Again, it should be pointed out that this code is not perfect by any stretch. But it is a marked improvement over what we started with. Additional passes that performed other kinds of analyses would be capable of making additional improvements. For example, these two instructions:
L3: loadI 1024 => r7; L4: addI r7, 100 => r9;
...would ideally be subject to constant propagation, changing them to this instead:
L3: loadI 1024 => r7; L4: loadI 1124 => r9;
The presence of the label L4 separates these two instructions into different basic blocks. Our constant propagation algorithm works only within a basic block, rendering it incapable of making this change. Furthermore, the values of registers r1, r2, r3, r4, and r7 are never used in this fragment. This being the case, an ideal optimizer would detect the fact that they are no longer "live" and remove the corresponding loadI instructions entirely. A peephole optimizer might then remove the jump to L3. No longer serving a purpose, both labels could be removed, leaving us with only this code as a rewrite of the entire original code fragment:
loadI 1124 => r9; store r9 => r0;
When properly designed and implemented, optimization is a beautiful thing!
Starting point
The entire framework of the program is being provided to you as a Zip archive. Most of the code is available only in its compiled form, as .class files. The .java files that will be relevant to your work have been provided.
Deliverables
Place all of the .java files that comprise your program into a Zip archive. Also, include a file called README.txt in your archive, which briefly explains what portion of the program you believe you have working, what aspects of it are only partially working, and what aspects do not work at all. You do not need to include the provided .class files from the Starting Point.

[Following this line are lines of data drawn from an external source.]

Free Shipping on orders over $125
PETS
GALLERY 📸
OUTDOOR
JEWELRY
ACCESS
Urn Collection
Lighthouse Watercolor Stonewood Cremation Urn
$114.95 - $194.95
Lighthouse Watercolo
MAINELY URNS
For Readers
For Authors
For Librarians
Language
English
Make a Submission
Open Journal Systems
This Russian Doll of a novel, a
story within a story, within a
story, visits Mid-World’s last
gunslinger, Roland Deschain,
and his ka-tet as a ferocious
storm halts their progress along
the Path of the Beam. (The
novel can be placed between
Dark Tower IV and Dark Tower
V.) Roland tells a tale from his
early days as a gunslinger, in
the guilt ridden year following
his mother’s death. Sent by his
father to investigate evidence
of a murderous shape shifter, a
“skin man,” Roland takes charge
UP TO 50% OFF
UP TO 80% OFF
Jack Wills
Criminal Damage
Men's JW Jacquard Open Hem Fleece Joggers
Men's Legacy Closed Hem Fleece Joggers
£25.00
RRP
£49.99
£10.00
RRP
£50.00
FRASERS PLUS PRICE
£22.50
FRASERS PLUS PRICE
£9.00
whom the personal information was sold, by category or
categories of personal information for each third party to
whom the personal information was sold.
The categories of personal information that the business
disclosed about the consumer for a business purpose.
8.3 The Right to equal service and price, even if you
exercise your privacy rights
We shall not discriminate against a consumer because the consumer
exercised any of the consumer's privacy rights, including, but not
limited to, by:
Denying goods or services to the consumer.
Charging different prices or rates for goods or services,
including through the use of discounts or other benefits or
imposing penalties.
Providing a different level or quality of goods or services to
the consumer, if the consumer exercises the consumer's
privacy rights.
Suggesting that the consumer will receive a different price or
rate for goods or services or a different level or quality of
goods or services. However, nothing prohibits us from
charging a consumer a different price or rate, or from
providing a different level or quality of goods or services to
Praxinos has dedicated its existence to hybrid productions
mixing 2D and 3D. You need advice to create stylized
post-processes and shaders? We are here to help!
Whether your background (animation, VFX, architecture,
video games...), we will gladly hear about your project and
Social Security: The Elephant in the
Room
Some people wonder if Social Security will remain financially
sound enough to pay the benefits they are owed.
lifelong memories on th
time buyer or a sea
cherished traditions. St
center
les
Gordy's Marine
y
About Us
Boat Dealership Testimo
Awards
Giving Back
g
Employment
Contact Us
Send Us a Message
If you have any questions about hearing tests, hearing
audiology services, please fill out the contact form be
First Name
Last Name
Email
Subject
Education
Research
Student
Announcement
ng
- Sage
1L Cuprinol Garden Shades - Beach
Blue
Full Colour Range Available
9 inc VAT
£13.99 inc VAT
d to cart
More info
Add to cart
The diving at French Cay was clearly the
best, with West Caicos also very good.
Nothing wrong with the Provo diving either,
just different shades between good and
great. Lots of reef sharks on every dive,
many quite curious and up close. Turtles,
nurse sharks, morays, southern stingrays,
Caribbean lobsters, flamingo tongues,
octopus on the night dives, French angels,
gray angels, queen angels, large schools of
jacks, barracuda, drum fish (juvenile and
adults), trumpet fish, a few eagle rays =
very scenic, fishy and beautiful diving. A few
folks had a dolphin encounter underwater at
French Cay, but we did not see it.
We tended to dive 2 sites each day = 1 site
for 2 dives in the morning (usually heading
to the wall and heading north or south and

Follow this link for a discussion of how to submit your assignment. Remember that we do not accept paper submissions of your assignments, nor do we accept them via email under any circumstances.
In order to keep the grading process relatively simple, we require that you keep your program designed in such a way as it can be compiled and executed with the following set of commands:
javac *.java java Driver example.iloc 1 2 ...
...where there may be any list of at least one valid optimizer pass number (which may include duplicates). We will test your optimization passes both in isolation and in concert.